• Activity:
In the listing below, find each line containing "wall" and report it.

• Raw data:
----
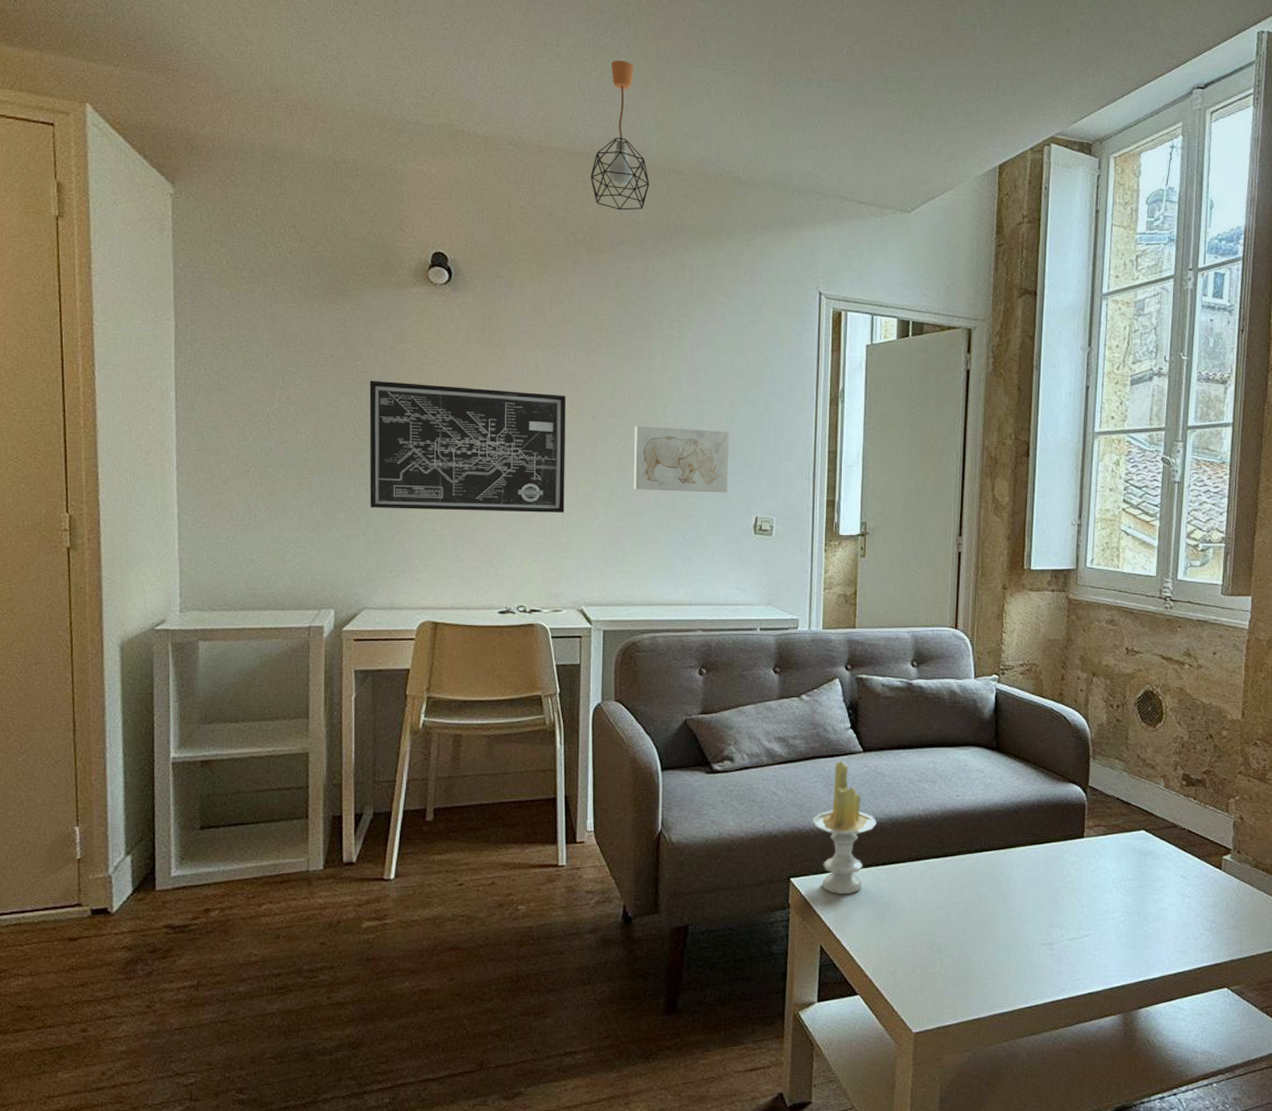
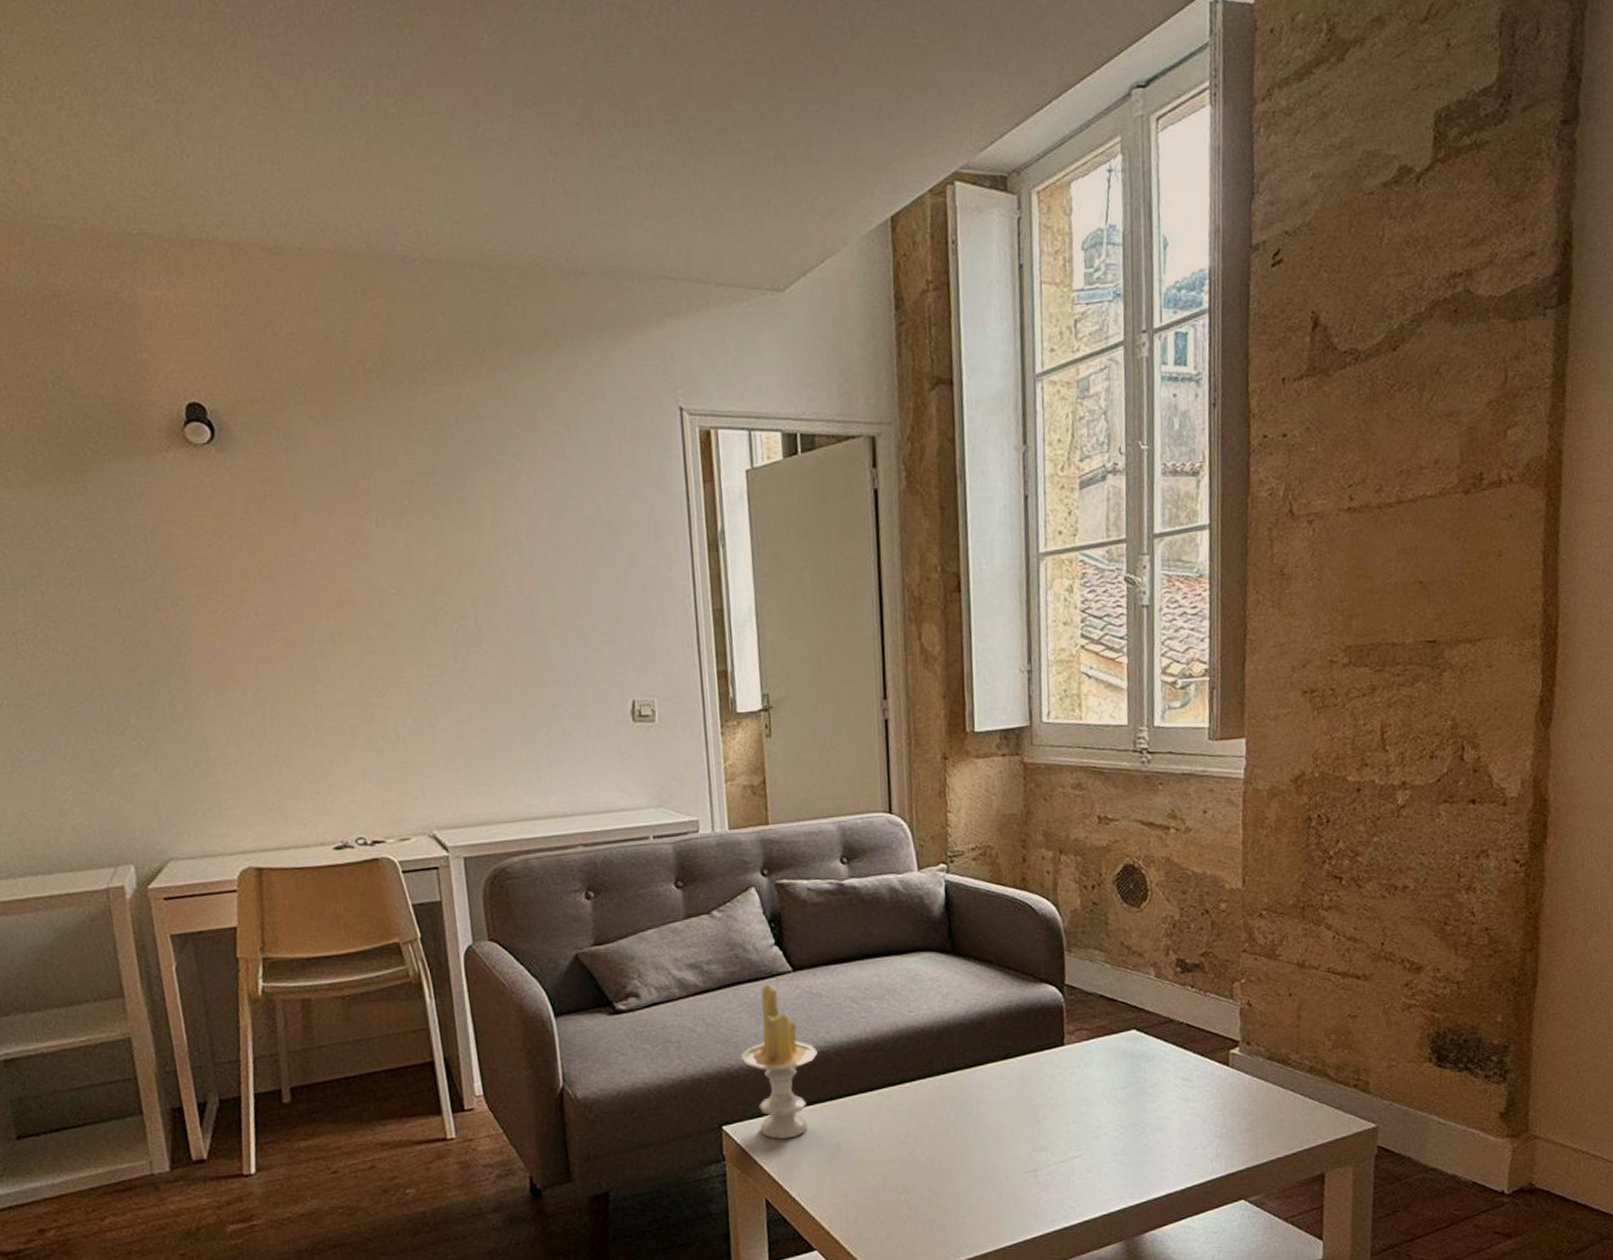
wall art: present [369,380,566,513] -> none [132,571,398,736]
pendant light: present [590,60,649,211] -> none [371,122,449,325]
wall art: present [633,425,729,493] -> none [469,597,595,682]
----
• Your response:
wall art: present [369,380,566,513] -> none [132,571,398,736]
wall art: present [633,425,729,493] -> none [469,597,595,682]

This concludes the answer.